Some really can’t be converted, of course, but some definitely can (and it’s not always the ones you think will work). There’s something to be said for different forms of media, but a good story is universal … or is it??

Sure, all the time. I watch and enjoy adaptations quite a bit since I like TV and film when I have time for it. As for the other way around, not that often. Some of my favourite TV shows in the past have been based on books or comic books. Things made for TV can be formulaic which is OK for that medium, but more boring in book form.

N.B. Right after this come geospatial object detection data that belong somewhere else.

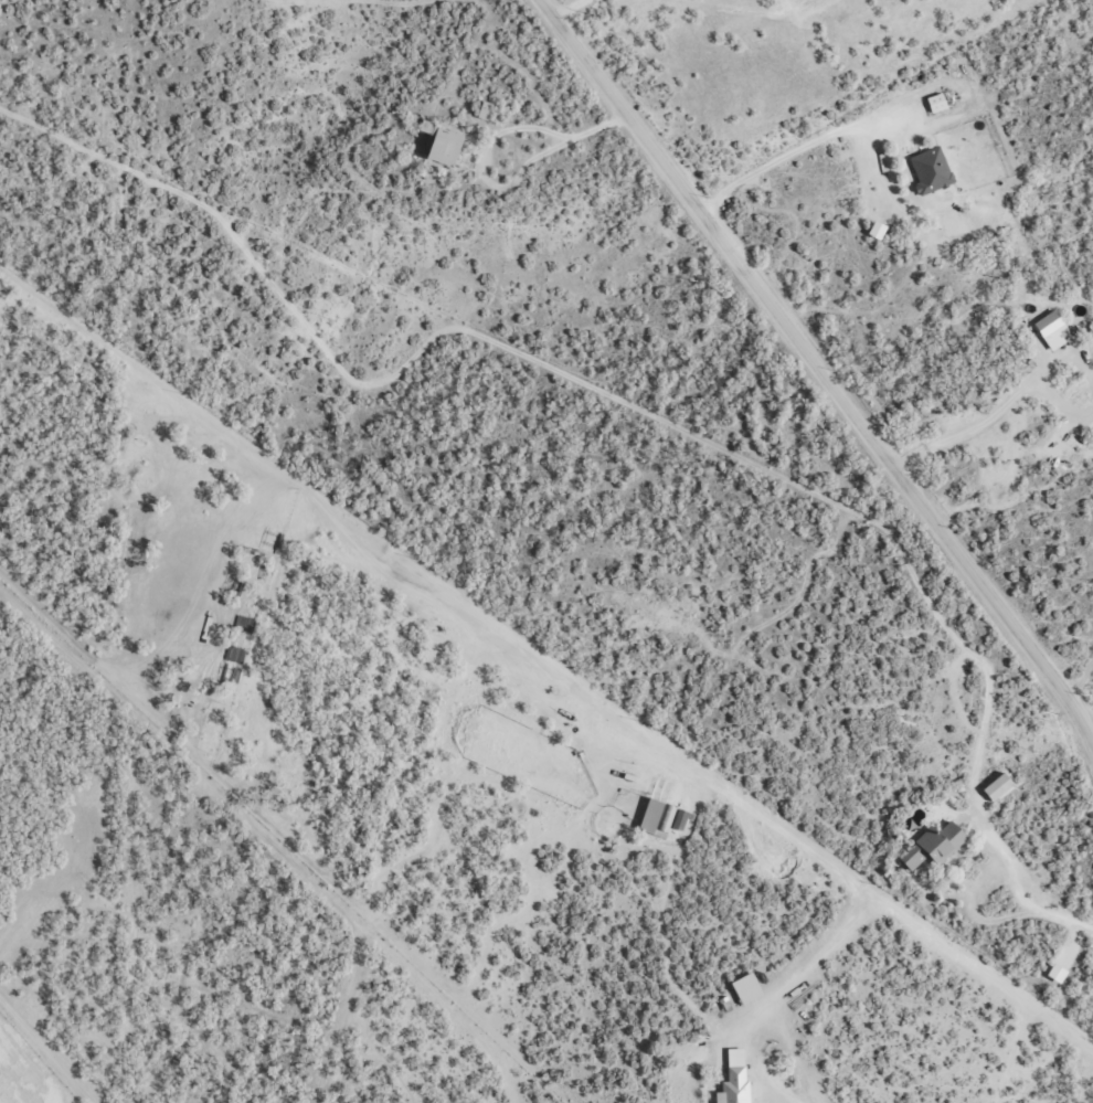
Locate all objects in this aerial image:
building: (937, 103)
building: (485, 111)
building: (445, 147)
building: (931, 171)
building: (877, 231)
building: (1052, 330)
road: (821, 391)
building: (998, 786)
building: (657, 818)
building: (680, 819)
building: (934, 845)
building: (1057, 973)
building: (747, 988)
building: (735, 1078)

They finally made a Life of Pi movie and I didn’t think they would, but I’ll be seeing that. Even aside from the book, I’m a fan of director Ang Lee’s work. There are definitely many books that are hard to capture on screen. The Golden Compass movie did not work in the end which is a shame, but it really wouldn’t be able to capture wide audiences. There are some books such as The Eyre Affair Thursday Next series and magical realism (e.g. One Hundred Years of Soltitude) books which would be extremely difficult to transfer. Also, I do get disappointed more when you go from book to TV show such as the case with “True Blood”. The shows become vastly different than the books which sometimes works out and sometimes doesn’t.

I do agree a good story is a good story so I’ll keep reading and watching.